-- start of EXCERPT --

He's not a loner, by any means. He's just never been the kind of guy to give a damn.

"I don't go out every week and try to find bands and try to 'hang in the scene' kind of thing," he says. "I have trouble trying to keep up with all (my own friends) as opposed to being in a scene."

This sense of duty to friends and family permeates our discussion. Likewise, it's found an increasing presence his music. At 26, he established his career with "Ooh Ohh," a four-minute rock-reggae gem about smoking dope. Five years later, Wesley and his wife are expecting their first child, and along with it has come a new sense of responsibility.

"It's definitely given me a broader outlook on my life, for sure," he says.

Wesley will be recording a new album in the fall with a release date that will likely line up around the time his child is born. He says that the lyrical content of his new songs (a few of which have already been recorded) reflect this new stage of his life with deeper, more heartfelt ruminations of adulthood and newfound responsibility. It's a considerable step for an artist who owes much of his career to a song about lighting up joints.

"It's definitely a huge positive influence on my life. I've been looking for something like this for a long time and I feel like my life needed something like this and it will be definitely be something new," he said.

Musically, says Wesley, the album will deal in much of what he's been doing already: reggae-inflicted rock with a few diversions into country-tinged ballads and alt-rock stompers.

"I don't have a filter with music," he says, adding that he writes music in the same way that he lives.

"I'm kind of all over the place with my life the way I feel about things. Some days I feel one way about something and other days I feel another way. I think that's just the constant evolution of being a human and being someone who's trying... to let the current take you where it goes."

He's had a remarkably successful career, considering he's had very little radio play outside of British Columbia and very few records sold. He sells his live show — or, really, he sells a certain lifestyle through his live show. He'll likely never sell 10 million records, and he's comfortable with that.

"The older I get and the longer I do this, the more I realize I'm not that kind of artist. I'm the kind of artist that, through my longevity and sincerity will hopefully be the lasting imprint of my (legacy). Hopefully I can keep doing this for another 20 years," he says.

His previous album, 2011's Livin' Easy, a 10-song culmination of all that he's done until this point, sporting a mature, crisper sound while leaning on the feel-good, reggae-influenced party anthems that have been his moneymaker for the past five years.

He conceived the album while cycling around the Vancouver Seawall and thought it complimented not only the content of his album, but his entire career up that point.

And, indeed, life has been easy. He admits he's doing nothing on this fine Monday afternoon. He went for a run around Stanley Park and after the interview he'll tackle some chores around his East Vancouver home. The sense of optimism that dominates his music is not put on: his entire life is devoted to positivity and living as easy a life as possible.

"It's not a hardline (philosophy). I just try to enjoy my life as much as I can. I love my life, I love my family, I love my wife, I love my friends and I try to live every day and do something every day. The only thing that I really try to make sure is that it's positive. After that, it is what it is," he says.

-- end of EXCERPT --
-- start of SOURCE EXCERPT --

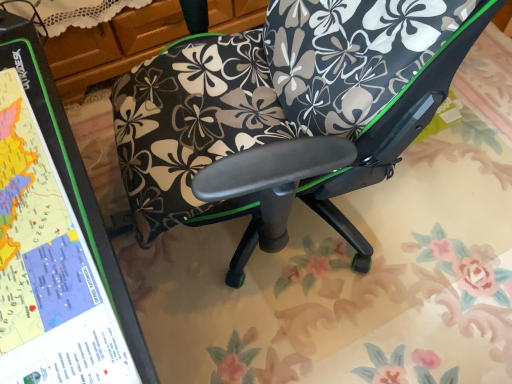
Image resolution: width=512 pixels, height=384 pixels. I want to click on free point above green matte map at left (from a real-world perspective), so click(x=34, y=238).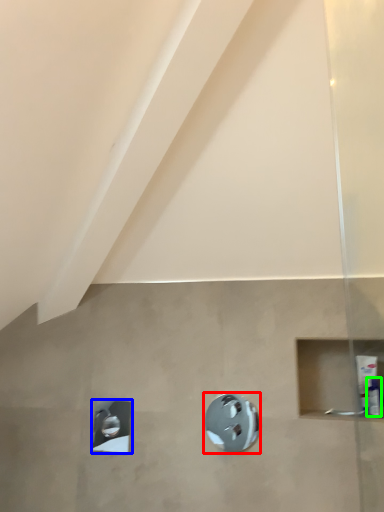
Question: Which object is positioned farthest from shower (highlighted by a red box)? Select from shower (highlighted by a blue box) and toiletry (highlighted by a green box).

-- end of SOURCE EXCERPT --

[INSTRUCTIONS]
a – Answer these from the Wesley profile:
(i) At what age did Wesley establish his career with "Ooh Ohh"?
(ii) When will Wesley record his new album?
(iii) Where did he conceive Livin' Easy?
b – Quote everything in the Wesley profile from "Musically, says Wesley, the" down to "comfortable with that.".

[TASK ANSWERS]
a –
(i) At 26.
(ii) In the fall.
(iii) While cycling around the Vancouver Seawall.

b –
Musically, says Wesley, the album will deal in much of what he's been doing already: reggae-inflicted rock with a few diversions into country-tinged ballads and alt-rock stompers.

"I don't have a filter with music," he says, adding that he writes music in the same way that he lives.

"I'm kind of all over the place with my life the way I feel about things. Some days I feel one way about something and other days I feel another way. I think that's just the constant evolution of being a human and being someone who's trying... to let the current take you where it goes."

He's had a remarkably successful career, considering he's had very little radio play outside of British Columbia and very few records sold. He sells his live show — or, really, he sells a certain lifestyle through his live show. He'll likely never sell 10 million records, and he's comfortable with that.